A real example: when a report should be filed
One canonical case from the compounded GLP-1 market: a patient paid $576 expecting compounded tirzepatide and instead received vials of MIC (methionine, inositol, choline) and methylfolate, with the refund subsequently denied. That is a Form 3500B case. Product name as printed on the vials received, dispensing pharmacy as the manufacturer, lot numbers from the vials, and an event description distinguishing the prescribed product from what was dispensed. A wrong-formulation dispense is a product-quality event regardless of whether the patient was clinically harmed.
A second pattern worth reporting: warm-shipped vials. Multiple Trustpilot complaints have documented vials arriving warm from at least one major telehealth provider despite a written cold-chain SOP. Peptide GLP-1 medications lose potency when the cold chain breaks. Photograph the package, file a MedWatch report describing the shipping failure, and request a lot replacement. Therapeutic non-response after a warm shipment is a separate reportable event from the shipping failure itself.
Provider's adverse-event response is not MedWatch
It is common to confuse two different processes that get triggered by the same complaint:
- Provider response: the clinical and customer-service response from the telehealth clinic and pharmacy. Refund, replacement vial, dose adjustment, switch to a different formulation, escalation to the medical director.
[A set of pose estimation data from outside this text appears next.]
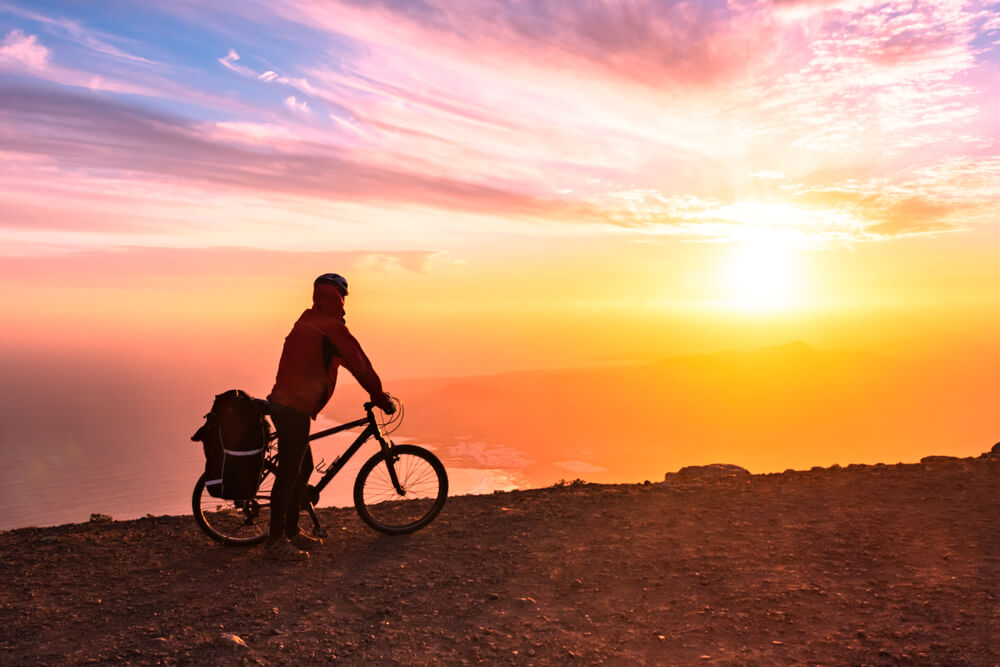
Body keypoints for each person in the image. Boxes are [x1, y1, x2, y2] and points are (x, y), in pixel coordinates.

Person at [263, 273, 394, 561]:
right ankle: (274, 542)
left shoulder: (308, 321)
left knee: (304, 466)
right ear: (340, 297)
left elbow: (348, 362)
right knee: (289, 473)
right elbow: (359, 364)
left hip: (285, 404)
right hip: (293, 408)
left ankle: (292, 530)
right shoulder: (331, 329)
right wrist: (379, 397)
This is private, transactional, and resolves your individual case. The quality of this response varies widely across providers and is one of the criteria we use when evaluating providers ranked by adverse-event response.
- MedWatch: the systemic feedback loop that allows the FDA to detect emerging safety patterns across all patients on a given product. Public, aggregated, and aimed at population-level safety.
Both should happen. The provider response addresses your immediate care. The MedWatch report addresses the next patient.
FAQ
How long does it take to file Form 3500B?
Most patients complete the online form in 15 to 25 minutes if they have the vial label and dates in front of them. Locate the vial first; the lot number and beyond-use date are where people most often pause to dig through packaging.
Do I need a diagnosis to file?
No. A confirmed diagnosis improves the quality of the report, but symptoms described accurately are reportable on their own. The FDA does not gatekeep on clinical certainty.
Will my report show up publicly with my name on it?
No. The public FAERS dashboard de-identifies all individual case reports. The FDA retains identifiers internally for follow-up and deduplication.
What if my GLP-1 was compounded and the vial label is missing or unclear?
Submit anyway. Note in the description that the labeling was incomplete, including which fields were missing. Incomplete or missing labels on a sterile compounded injectable are themselves a reportable product-quality concern under USP <797> expectations.
Can I report a near-miss, like receiving a wrong formulation that I caught before injecting?
Yes. Wrong-formulation dispenses, broken seals, missing labels, and shipping failures are reportable as product-quality issues whether or not the patient was harmed. These reports are particularly valuable because they identify failures upstream of any clinical event.
Does filing MedWatch help me get a refund?
No. MedWatch does not adjudicate consumer disputes. Refunds and replacements run through your provider and pharmacy; if those channels fail, complaints to the state board of pharmacy and to the BBB are the next individual-remedy step.